Tips for minimalism in packing
There are many reasons why people would want to spend as less time and energy as they can on packing, and we’re not here to judge. Packing the barest minimum is something that surprisingly many people want to do, and actually do, for reasons that wildly vary. And learning as much as can about packing will help you achieve the greatest amount of minimalism in packing, with special emphasis on making your move all that much easier.
But first, what does minimal packing refer to?
Minimalism in packing and moving is, in essence, packing only the smallest amount of supplies possible to achieve the desired goal. For example, if you want to start your life anew, far away from your original location, this type of packing means that you will carry only the most essential stuff for you, such as:
- Personal hygiene products;
- Phone and PC – unfortunately, humans cannot be effective without those, unless you enter full survival mode, which is not recommended.
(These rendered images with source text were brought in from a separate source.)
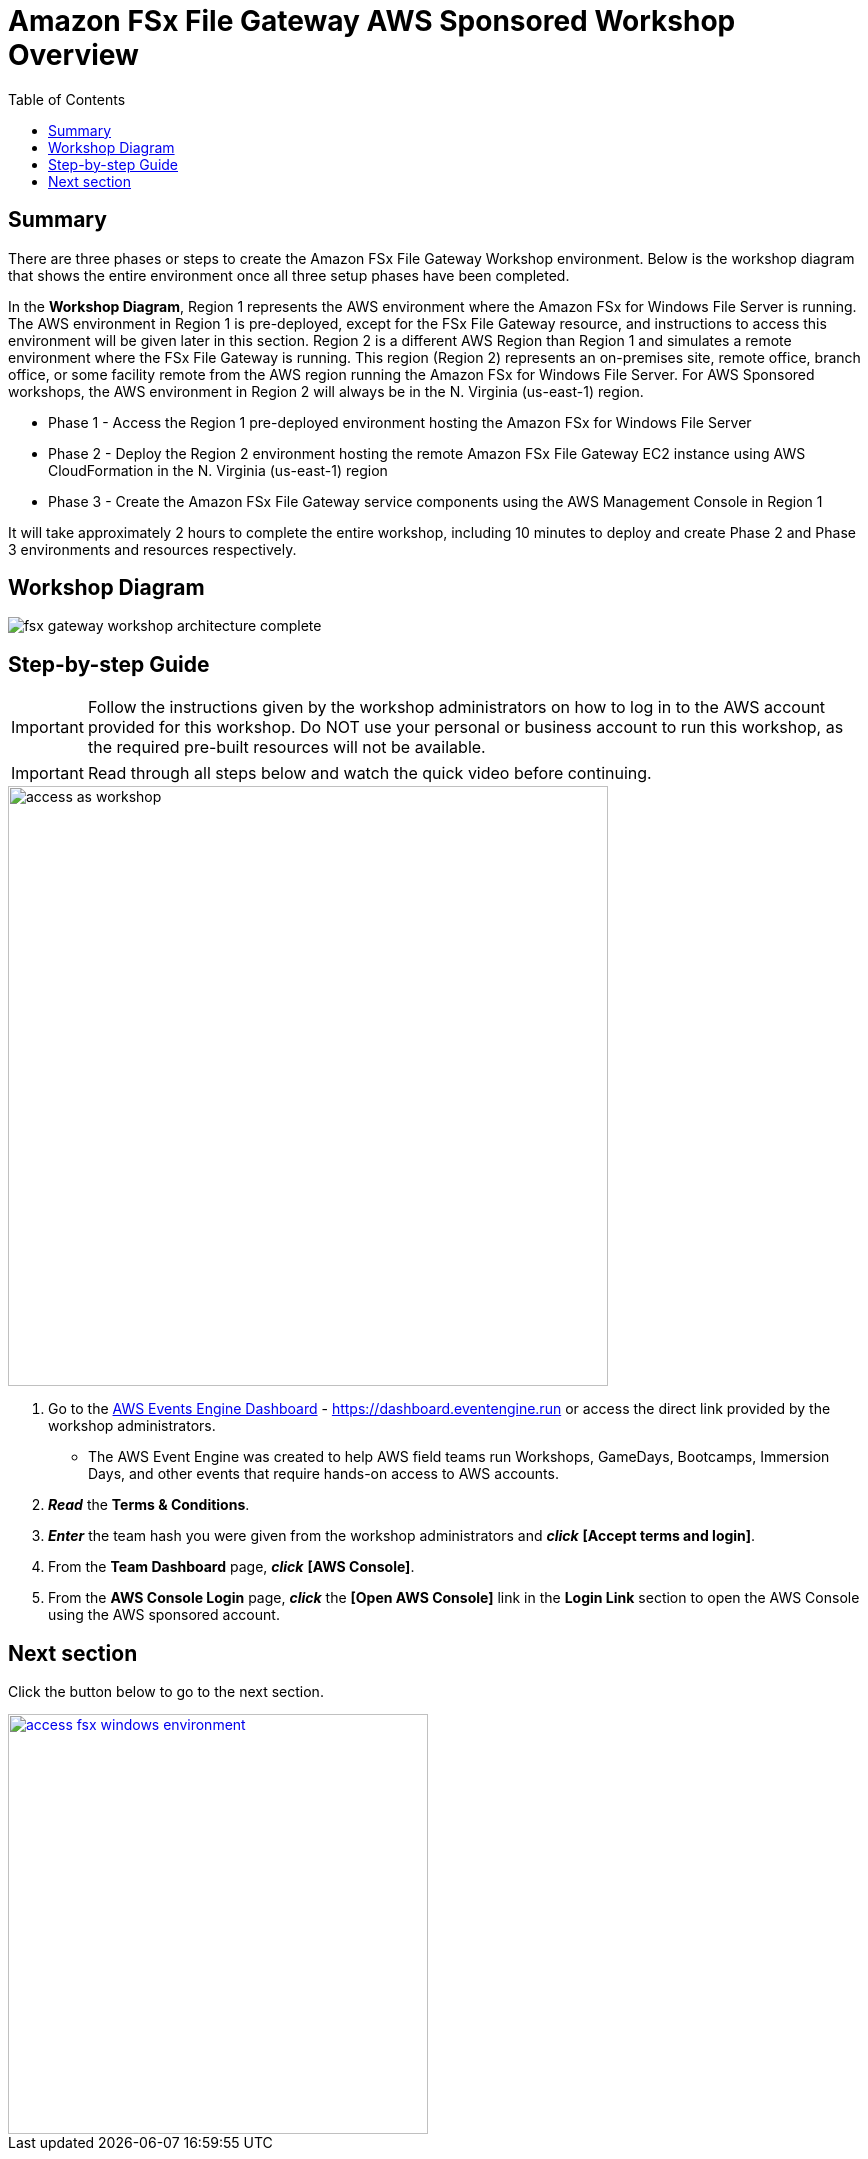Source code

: = Amazon FSx File Gateway AWS Sponsored Workshop Overview
:toc:
:icons:
:linkattrs:
:imagesdir: ../resources/images


== Summary

There are three phases or steps to create the Amazon FSx File Gateway Workshop environment. Below is the workshop diagram that shows the entire environment once all three setup phases have been completed.

In the *Workshop Diagram*, Region 1 represents the AWS environment where the Amazon FSx for Windows File Server is running. The AWS environment in Region 1 is pre-deployed, except for the FSx File Gateway resource, and instructions to access this environment will be given later in this section. Region 2 is a different AWS Region than Region 1 and simulates a remote environment where the FSx File Gateway is running. This region (Region 2) represents an on-premises site, remote office, branch office, or some facility remote from the AWS region running the Amazon FSx for Windows File Server. For AWS Sponsored workshops, the AWS environment in Region 2 will always be in the N. Virginia (us-east-1) region.

- Phase 1 - Access the Region 1 pre-deployed environment hosting the Amazon FSx for Windows File Server
- Phase 2 - Deploy the Region 2 environment hosting the remote Amazon FSx File Gateway EC2 instance using AWS CloudFormation in the N. Virginia (us-east-1) region
- Phase 3 - Create the Amazon FSx File Gateway service components using the AWS Management Console in Region 1

It will take approximately 2 hours to complete the entire workshop, including 10 minutes to deploy and create Phase 2 and Phase 3 environments and resources respectively.

== Workshop Diagram

image::fsx-gateway-workshop-architecture-complete.png[align="center"]

== Step-by-step Guide

IMPORTANT: Follow the instructions given by the workshop administrators on how to log in to the AWS account provided for this workshop. Do NOT use your personal or business account to run this workshop, as the required pre-built resources will not be available.

IMPORTANT: Read through all steps below and watch the quick video before continuing.

image::access-as-workshop.gif[align="left", width=600]

. Go to the link:https://dashboard.eventengine.run[AWS Events Engine Dashboard] - link:https://dashboard.eventengine.run[https://dashboard.eventengine.run] or access the direct link provided by the workshop administrators.
* The AWS Event Engine was created to help AWS field teams run Workshops, GameDays, Bootcamps, Immersion Days, and other events that require hands-on access to AWS accounts.
. *_Read_* the *Terms & Conditions*.
. *_Enter_* the team hash you were given from the workshop administrators and *_click_* *[Accept terms and login]*.
. From the *Team Dashboard* page, *_click_* *[AWS Console]*.
. From the *AWS Console Login* page, *_click_* the *[Open AWS Console]* link in the *Login Link* section to open the AWS Console using the AWS sponsored account.

== Next section

Click the button below to go to the next section.

image::access-fsx-windows-environment.png[link=../02-access-fsx-windows-as-environment/, align="right",width=420]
If you just want your new house to be ordered, minimalism in packing means that you will carry your household items with you. You see, it largely depends on what “minimal” means for you. We all have different criteria. For a survivalist, minimalism means a backpack with a kit to start a fire, a medical kit, and a blanket. For a programmer, packing only the essentials also likely involves a computer and perhaps some additional assets.
Packing the bare minimum is actually largely subjective
This is what we explained in the previous paragraph. However, we need to point out that you will need a method to determine what minimalism means to you. It largely depends on who you are and what do you want from your new life. In other words, minimalism in packing is here to equip you with only the most necessary tools to make your life better – in essence, it’s a “do more with less” philosophy.
Do a DIY move for maximum minimalism in packing
It might seem counterintuitive, but if you want to be self-reliant, you might as well go all the way through. For this reason, you won’t have to call your cross country moving professionals (though that’s still advisable). DIY move has to be carefully planned, even months in advance. So, let’s say want to haul your stuff into a car and move to your desired location. Here’s what you have to do:
Declutter your house
This one is, frankly, a no-brainer. How can one achieve minimalism in packing if he/she has useless stuff lying around the house? That is why it is imperative to get rid of the old stuff first. Not only will that help you achieve minimalism, but you will also have a much easier time when you start packing the belongings that you actually need.
Take the boxes from your local supermarket
Supermarket employees generally throw away the boxes that they do not need when they’re done unpacking the items and putting them in the inventory. You should simply enter during the working hours of the supermarket and kindly ask the supervisor to spare a few boxes for you. A few kind words will help you go a long way here. Boxes are extremely useful because they come in different sizes (which will allow you to, in turn, pack things of different sizes).
Make a garage sale
This is the part where you get rid of all the other stuff. It’s also a way to make a quick buck. Let’s assume you have a house full of items that you don’t really need, but it’s kinda wasteful to throw them away. The solution, which contributes to minimalism in packing, is to make a garage sale of those items. Simply speaking, selling them at discount prices is a win-win situation. You will get some money where you otherwise would have none. Plus, you get rid of the stuff that you do not need. You won’t have to move difficult stuff, such as musical instruments.
Consider a donation
Let’s assume you didn’t manage to sell everything off at the auction. This could be for various reasons, but what can you do with the remaining stuff that you don’t need or want? Well, minimalistic packing mandates that you get rid of it somehow, and the first thing that comes to mind is to simply chuck it away. We have two better solutions for you. The first is a donation to the local homeless shelter, for instance. The other is, of course, to recycle it, if possible. Either way, you’re contributing somehow, while achieving the desired levels of minimalism in packing. Again, a win-win situation.
Be extremely careful if you’re doing a DIY
Now, if you’re going through with the DIY move, be aware of the dangers. For one, do not drive for too long. You’re probably not a professional driver – if you are, good for you – so you’ll get tired after a while. Plan your route and get breaks every now and then. Looking at repeating patterns of markings on the road is extremely tiring and contributes in no small amount to road accidents.
Second, make sure all your precious goods are wrapped and fastened properly. Bumping around can easily damage most of your belongings. For that reason, you also need to keep your eye on the road. There are many potential risks to this, but if you’re careful and follow our advice, you will avoid them. Avoid speeding on slippery roads (especially during heavy rain and snowfall), and you’ll be just fine.
Finally, minimalism in packing points to good organization
Minimalism isn’t only about saving space – it’s also about saving time. Do not delay, and do not hesitate to do what has to be done. Yes, it’s tough, but you can take it. To get rid of all the excess in your life, organize your time in such a manner that you finish your job quickly, but properly, without wasting any additional time. That time could be used for rest, reading or hanging out with friends. Finally – take some time to enjoy your efficiency and determination.